Keempat, mereka tidak ridlo karena tanah diambil begitu saja, mereka kehilangan sumber penghasilan, tidak bisa menanam padi atau mengelola tambak, hingga tak bisa melaut mencari ikan karena tertutup akses.
Apalagi, perampasan tanah di PIK 2 meminjam tangan kekuasaan melalui status PSN. Padahal, PIK 2 murni swasta, tujuannya untuk memperoleh laba. Laba yang diperoleh untuk Aguan dan Anthony Salim, bukan untuk rakyat.
Pemberian status PSN ini telah melegalisasi perampasan tanah rakyat oleh PANI, dengan memanfaatkan UU No. 2/2012 untuk melakukan pengadaan tanahnya. Sungguh, ini merupakan kezaliman yang nyata.
Penulis tidak anti bisnis property. Karena bisnis ini, juga memberikan manfaat bagi rakyat untuk memenuhi kebutuhan akan perumahan.

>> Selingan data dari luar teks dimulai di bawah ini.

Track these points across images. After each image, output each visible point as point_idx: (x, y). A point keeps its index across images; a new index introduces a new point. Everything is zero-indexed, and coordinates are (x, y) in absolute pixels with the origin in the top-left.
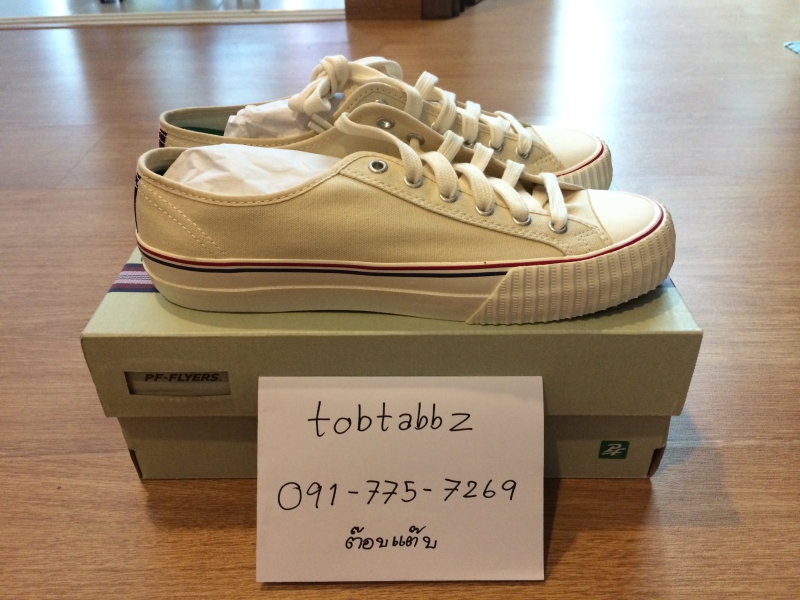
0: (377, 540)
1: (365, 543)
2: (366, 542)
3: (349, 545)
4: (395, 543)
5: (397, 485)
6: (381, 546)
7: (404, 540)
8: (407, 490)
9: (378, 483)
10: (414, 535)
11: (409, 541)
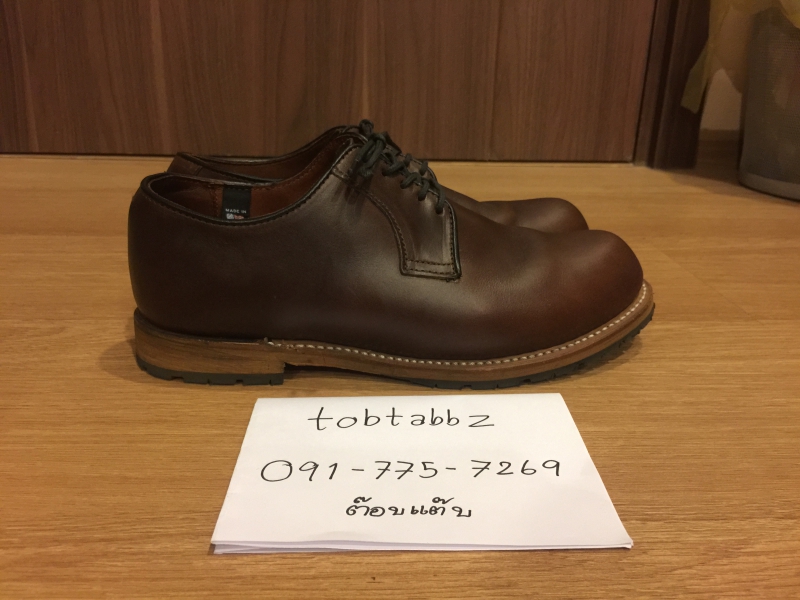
0: (390, 509)
1: (372, 511)
2: (375, 510)
3: (351, 512)
4: (414, 511)
5: (412, 465)
6: (395, 514)
7: (427, 508)
8: (425, 469)
9: (389, 463)
10: (440, 504)
11: (434, 511)
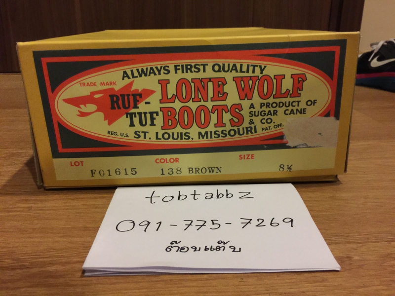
0: (192, 248)
2: (183, 248)
3: (168, 250)
4: (206, 249)
5: (205, 222)
6: (195, 251)
8: (213, 224)
9: (192, 221)
10: (222, 245)
11: (218, 248)
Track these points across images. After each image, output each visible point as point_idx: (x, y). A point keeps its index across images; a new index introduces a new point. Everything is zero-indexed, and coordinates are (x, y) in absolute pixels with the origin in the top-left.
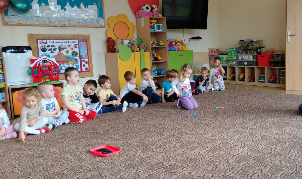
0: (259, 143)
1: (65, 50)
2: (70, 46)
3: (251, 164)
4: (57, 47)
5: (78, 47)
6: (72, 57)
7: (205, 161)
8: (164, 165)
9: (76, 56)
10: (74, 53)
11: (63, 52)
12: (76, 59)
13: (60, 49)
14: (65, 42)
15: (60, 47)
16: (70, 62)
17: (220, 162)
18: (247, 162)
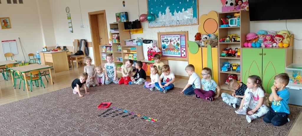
1: (173, 42)
2: (175, 39)
4: (169, 40)
5: (179, 40)
6: (176, 46)
9: (179, 46)
10: (178, 44)
11: (172, 43)
12: (178, 48)
13: (171, 41)
14: (173, 37)
15: (170, 40)
16: (175, 49)
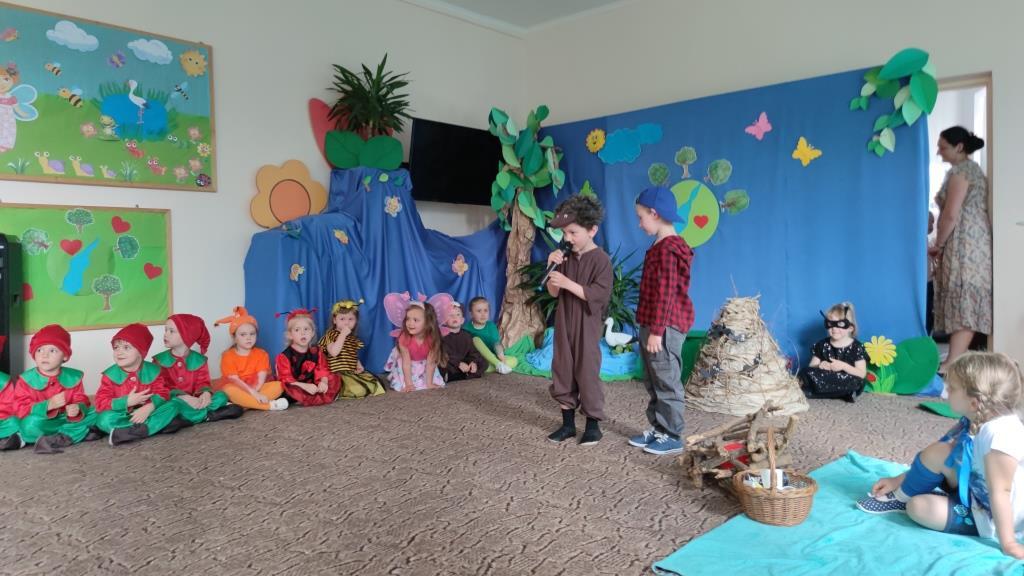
0: (620, 501)
3: (591, 558)
7: (461, 548)
8: (340, 561)
17: (501, 551)
18: (579, 551)
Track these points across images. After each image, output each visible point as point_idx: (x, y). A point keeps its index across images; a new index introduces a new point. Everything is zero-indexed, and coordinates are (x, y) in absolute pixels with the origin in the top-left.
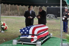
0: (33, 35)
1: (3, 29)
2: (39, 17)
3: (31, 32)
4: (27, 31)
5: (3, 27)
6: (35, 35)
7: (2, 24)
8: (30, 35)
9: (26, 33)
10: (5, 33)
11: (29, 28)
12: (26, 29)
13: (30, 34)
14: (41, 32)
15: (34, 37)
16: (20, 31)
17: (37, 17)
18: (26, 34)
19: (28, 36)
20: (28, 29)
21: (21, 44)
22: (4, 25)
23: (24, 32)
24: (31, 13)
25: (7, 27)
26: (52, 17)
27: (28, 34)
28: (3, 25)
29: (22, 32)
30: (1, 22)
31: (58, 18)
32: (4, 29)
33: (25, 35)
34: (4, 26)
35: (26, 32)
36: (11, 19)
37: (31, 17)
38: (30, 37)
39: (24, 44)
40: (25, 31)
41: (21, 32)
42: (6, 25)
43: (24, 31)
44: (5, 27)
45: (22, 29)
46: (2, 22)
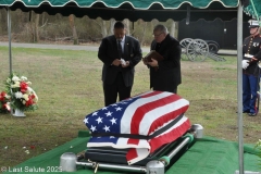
0: (135, 136)
1: (19, 104)
2: (155, 63)
3: (126, 125)
4: (113, 121)
5: (19, 95)
6: (143, 137)
7: (17, 85)
8: (125, 136)
9: (107, 129)
10: (28, 120)
11: (119, 109)
12: (109, 114)
13: (122, 132)
14: (165, 125)
15: (137, 143)
16: (86, 121)
17: (148, 60)
18: (108, 134)
19: (115, 141)
20: (114, 115)
21: (91, 169)
22: (23, 88)
23: (102, 125)
24: (122, 44)
25: (33, 97)
26: (198, 49)
27: (116, 133)
28: (19, 90)
29: (95, 124)
30: (11, 77)
31: (220, 51)
32: (24, 102)
33: (105, 137)
34: (23, 93)
35: (109, 124)
36: (46, 57)
37: (123, 62)
38: (122, 144)
39: (100, 169)
40: (107, 121)
41: (89, 126)
42: (30, 89)
43: (99, 120)
44: (26, 97)
45: (95, 114)
46: (15, 78)
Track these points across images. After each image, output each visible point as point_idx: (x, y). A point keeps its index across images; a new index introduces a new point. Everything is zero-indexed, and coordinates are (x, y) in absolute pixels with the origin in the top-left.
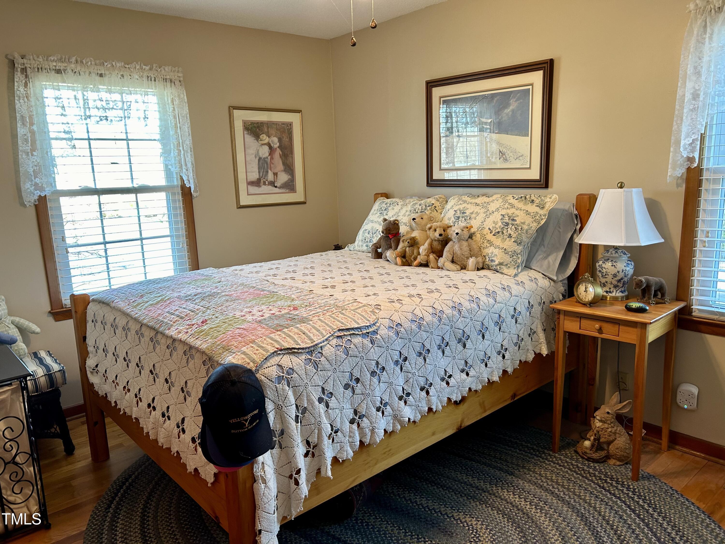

Tapi, proses produksinya jangan zalim. Pengadaan lahannya jangan dengan merampas tanah rakyat. Perampasan tanahnya, meminjam otoritas penguasa. Sehingga, seluruh aparat menjadi pelayan kepentingan oligarki property, untuk memuluskan perampasan tanah rakyat.
Ternyata, paralel kami berdiskusi podcast dengan UI WATCH yang dipandu oleh Pak Heru Purwanto, Bang Juju Purwantoro yang juga anggota UI WATCH kemarin pada hary yang sama (Kamis, 14/11) melakukan tinjauan ke lokasi. Jadi, kemarin terjadi dua advokasi, Advokasi udara melalui podcast untuk memberikan kerangka pemikiran dan perspektif atas perampasan tanah rakyat di PIK 2.
Sementara itu, pada hari yang sama Bang Juju bersama alumni kampus lainnya melakukan advokasi darat, melakukan empowering (penguatan) pada masyarakat terdampak di lokasi proyek. Kunjungan dilakukan di Pantai Pulau Cangkir, Kecamatan Kronjo, Tanggerang, Banten.
Semestinya, KPK atau Kejagung turun untuk memeriksa proyek PIK. Karena proyek ini, yang menggunakan status PSN, jelas terjadi penyalahgunaan wewenang atau perbuatan melawan hukum, yang merugikan keuangan negara, yang hanya menguntungkan korporasinya Aguan. Potensi berkurangnya PPH dan BPHTB dari peralihan hak tanah, merugikan pemilik tanah dan negara.
Pemilik tanah rugi, karena tanah yang harganya 500 ribu per meter hanya dibayar 50 ribu per meter. Negara rugi, karena pajak yang diterima harusnya dihitung dari 500 ribu per meter, namun hanya dibayar pajaknya dari harga 50 ribu per meter.
Tapi, kalaupun kasus PIK 2 ini masih perlu proses lebih lanjut, sebenarnya Aguan harusnya sudah ditetapkan sebagai tersangka dan ditangkap oleh Bareskrim Polri dalam kasus perampasan tanah SK Budiardjo & Nurlela. Dalam kasus ini, Aguan merampas tanah SK Budiardjo & Nurlela, lalu dijadikan perumahan Golf Lake Residence, tanpa membayar satu rupiahpun.